Die Fachleute seien laut der Bundeskanzlei der Ansicht, dass in der Schweiz im bisherigen Versuchsbetrieb schon viel erreicht wurde. Viele könnten sich vorstellen, dass E-Voting sich bis in 15 Jahren als vertrauenswürdiger Stimmkanal etabliert haben wird, heißt es. Doch einige wären sich auch nicht sicher, dass E-Voting das nötige Vertrauen gewinnen kann.

Handlungsbedarf sehen die Experten vor allem bei der Sicherheit und Transparenz der Systeme sowie ihrer unabhängigen Überprüfung. Auch die öffentliche Überprüfung wird als sehr wichtig beurteilt. Statt eines Public Intrusion Tests empfehlen die Experten Hackathons oder ein ständig laufendes Bug-Bounty-Programm, bei dem finanziell belohnt wird, wer einen Fehler findet. Für künftige Systeme und Systembestandteile, die nun zu entwickeln seien, strebt der Bund die Publikation unter einer Open-Source-Lizenz an.
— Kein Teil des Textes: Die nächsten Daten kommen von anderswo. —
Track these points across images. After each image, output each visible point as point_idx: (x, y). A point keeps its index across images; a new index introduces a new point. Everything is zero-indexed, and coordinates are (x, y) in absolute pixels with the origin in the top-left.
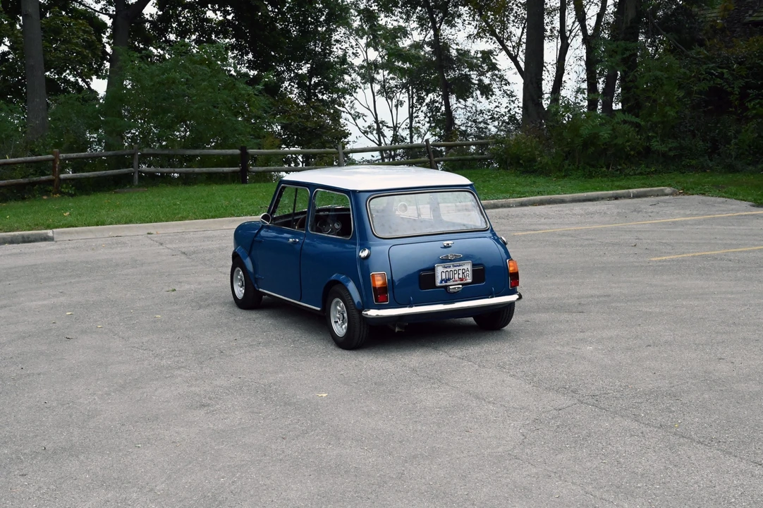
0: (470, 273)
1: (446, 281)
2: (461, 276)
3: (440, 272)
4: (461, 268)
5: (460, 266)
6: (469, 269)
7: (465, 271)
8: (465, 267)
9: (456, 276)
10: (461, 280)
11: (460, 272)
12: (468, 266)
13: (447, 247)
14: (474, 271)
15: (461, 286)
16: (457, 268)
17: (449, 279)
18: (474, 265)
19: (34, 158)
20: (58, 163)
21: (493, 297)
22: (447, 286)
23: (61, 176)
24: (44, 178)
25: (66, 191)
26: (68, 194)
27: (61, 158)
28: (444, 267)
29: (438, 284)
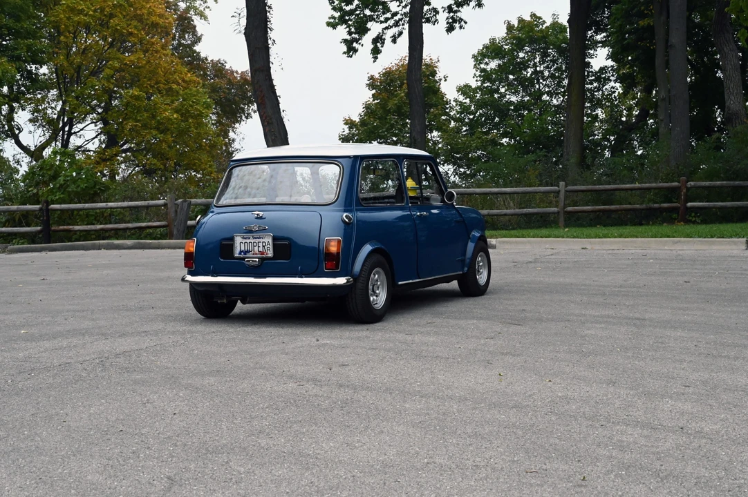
0: (271, 247)
1: (246, 252)
2: (261, 249)
3: (239, 244)
4: (261, 240)
5: (260, 238)
6: (271, 243)
7: (264, 245)
8: (266, 240)
9: (256, 248)
10: (262, 253)
11: (261, 245)
12: (268, 240)
13: (259, 218)
14: (274, 246)
15: (257, 260)
16: (257, 241)
17: (248, 251)
18: (274, 239)
19: (654, 185)
20: (684, 191)
21: (302, 277)
22: (244, 259)
23: (689, 204)
24: (665, 205)
25: (694, 219)
26: (694, 222)
27: (689, 186)
28: (243, 238)
29: (236, 255)
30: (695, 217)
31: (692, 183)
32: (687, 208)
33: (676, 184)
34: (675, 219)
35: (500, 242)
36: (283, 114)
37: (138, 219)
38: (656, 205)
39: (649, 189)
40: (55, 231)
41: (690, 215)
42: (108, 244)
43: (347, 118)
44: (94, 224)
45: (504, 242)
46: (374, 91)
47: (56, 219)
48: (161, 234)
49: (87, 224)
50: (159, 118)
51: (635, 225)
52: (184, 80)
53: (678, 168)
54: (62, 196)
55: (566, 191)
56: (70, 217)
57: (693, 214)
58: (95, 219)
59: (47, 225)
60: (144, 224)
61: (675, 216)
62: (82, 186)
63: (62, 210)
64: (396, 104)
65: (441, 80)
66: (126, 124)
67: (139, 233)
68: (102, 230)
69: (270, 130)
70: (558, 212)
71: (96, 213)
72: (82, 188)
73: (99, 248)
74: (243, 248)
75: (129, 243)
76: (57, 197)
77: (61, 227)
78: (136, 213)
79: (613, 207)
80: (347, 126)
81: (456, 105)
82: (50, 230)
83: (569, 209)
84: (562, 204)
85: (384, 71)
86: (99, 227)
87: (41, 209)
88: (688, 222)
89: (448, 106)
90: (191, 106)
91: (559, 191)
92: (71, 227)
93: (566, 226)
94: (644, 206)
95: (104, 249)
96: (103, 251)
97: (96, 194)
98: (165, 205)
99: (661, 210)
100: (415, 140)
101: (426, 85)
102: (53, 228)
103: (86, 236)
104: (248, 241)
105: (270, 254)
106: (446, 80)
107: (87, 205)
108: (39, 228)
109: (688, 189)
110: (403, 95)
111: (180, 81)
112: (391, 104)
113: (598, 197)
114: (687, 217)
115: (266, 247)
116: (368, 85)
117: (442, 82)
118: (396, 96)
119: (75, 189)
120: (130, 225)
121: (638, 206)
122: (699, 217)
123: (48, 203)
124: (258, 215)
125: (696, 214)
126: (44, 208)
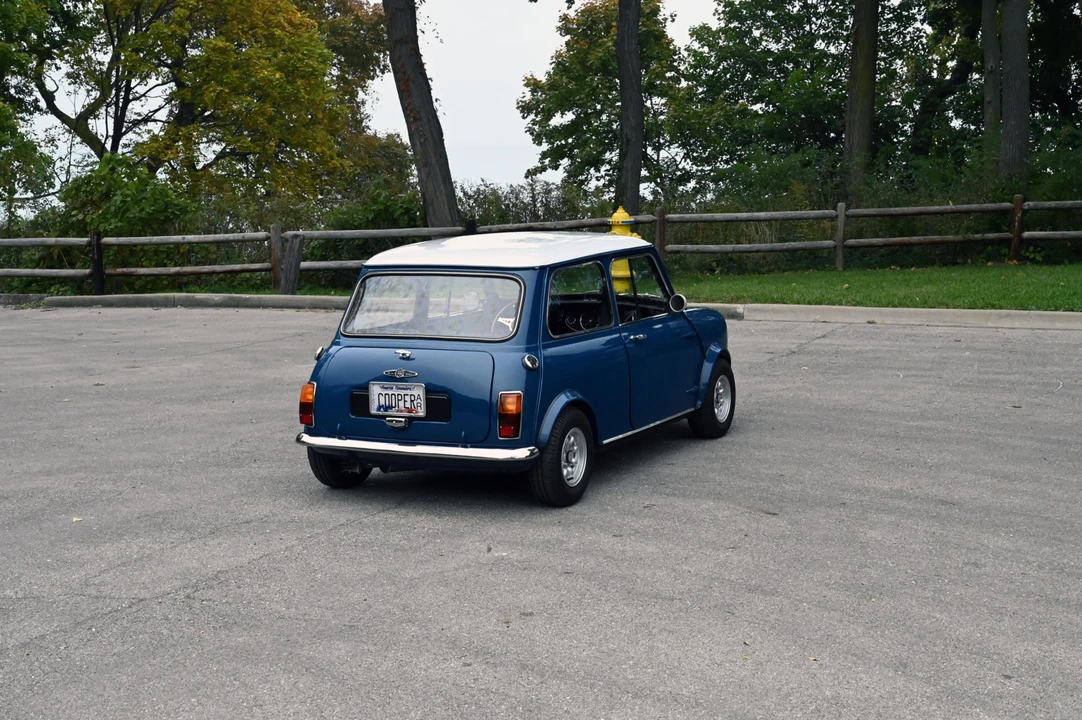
0: (422, 402)
1: (387, 408)
2: (408, 405)
3: (377, 394)
4: (409, 392)
5: (407, 389)
6: (422, 396)
7: (412, 400)
8: (415, 392)
9: (401, 403)
10: (410, 410)
11: (408, 398)
12: (419, 392)
13: (405, 358)
14: (428, 401)
15: (403, 420)
16: (402, 392)
17: (390, 408)
18: (428, 391)
19: (974, 206)
20: (1019, 215)
21: (466, 447)
22: (385, 417)
23: (1026, 234)
24: (991, 236)
25: (1032, 256)
26: (1034, 261)
27: (1026, 208)
28: (383, 388)
29: (374, 411)
30: (1034, 252)
31: (1031, 204)
32: (1022, 241)
33: (1008, 204)
34: (1005, 255)
35: (749, 310)
36: (436, 105)
37: (229, 258)
38: (978, 236)
39: (968, 212)
40: (110, 275)
41: (1027, 250)
42: (187, 299)
43: (529, 77)
44: (165, 266)
45: (756, 310)
46: (568, 37)
47: (111, 257)
48: (262, 280)
49: (157, 266)
50: (253, 79)
51: (945, 265)
52: (290, 23)
53: (1011, 179)
54: (119, 224)
55: (846, 216)
56: (131, 255)
57: (1031, 249)
58: (168, 257)
59: (98, 267)
60: (237, 267)
61: (1004, 251)
62: (147, 210)
63: (120, 246)
64: (601, 57)
65: (666, 19)
66: (206, 89)
67: (230, 282)
68: (178, 274)
69: (417, 129)
70: (835, 247)
71: (168, 248)
72: (149, 213)
73: (173, 304)
74: (382, 402)
75: (216, 299)
76: (112, 227)
77: (119, 270)
78: (226, 250)
79: (915, 239)
80: (529, 89)
81: (689, 55)
82: (103, 274)
83: (851, 242)
84: (840, 235)
85: (583, 8)
86: (173, 270)
87: (89, 244)
88: (1023, 260)
89: (676, 57)
90: (300, 60)
91: (837, 216)
92: (133, 270)
93: (847, 266)
94: (959, 237)
95: (181, 305)
96: (180, 310)
97: (167, 220)
98: (268, 238)
99: (985, 243)
100: (628, 140)
101: (644, 29)
102: (107, 272)
103: (154, 284)
104: (390, 392)
105: (421, 413)
106: (673, 20)
107: (155, 239)
108: (88, 271)
109: (1025, 212)
110: (610, 44)
111: (286, 25)
112: (593, 59)
113: (893, 224)
114: (1023, 252)
115: (415, 402)
116: (559, 29)
117: (668, 23)
118: (600, 45)
119: (137, 215)
120: (217, 268)
121: (950, 237)
122: (1039, 252)
123: (99, 235)
124: (403, 354)
125: (1035, 248)
126: (94, 242)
Dann sollen auch drei Kantone, St. Gallen, Freiburg und Thurgau, im Frühling 2022 wieder Versuche mit E-Voting durchführen. Außerdem sollen in der nächsten Phase des Versuchsbetriebs in den einzelnen Kantonen höchstens 30 Prozent und national insgesamt höchstens 10 Prozent aller Stimmberechtigten zum E-Voting zugelassen werden. Jeder Kanton soll weiterhin selber entscheiden können, ob er solche Versuche durchführen möchte.

Eine Unterschriftensammlung für eine Volksabstimmung, die für mindestens fünf Jahre ein E-Voting-Moratorium erreichen wollte, respektive forderte, dass E-Voting so lange verboten werden solle, bis es mindestens so sicher gegen Manipulationen ist wie eine Stimmabgabe an der Urne, wurde bereits im Sommer wegen Schwierigkeiten bei der Sammlung aufgrund der Corona-Situation eingestellt. Die erforderliche Zahl der Unterschriften konnte deshalb bis zum Ablauf der Frist Anfang Dezember nicht eingereicht werden.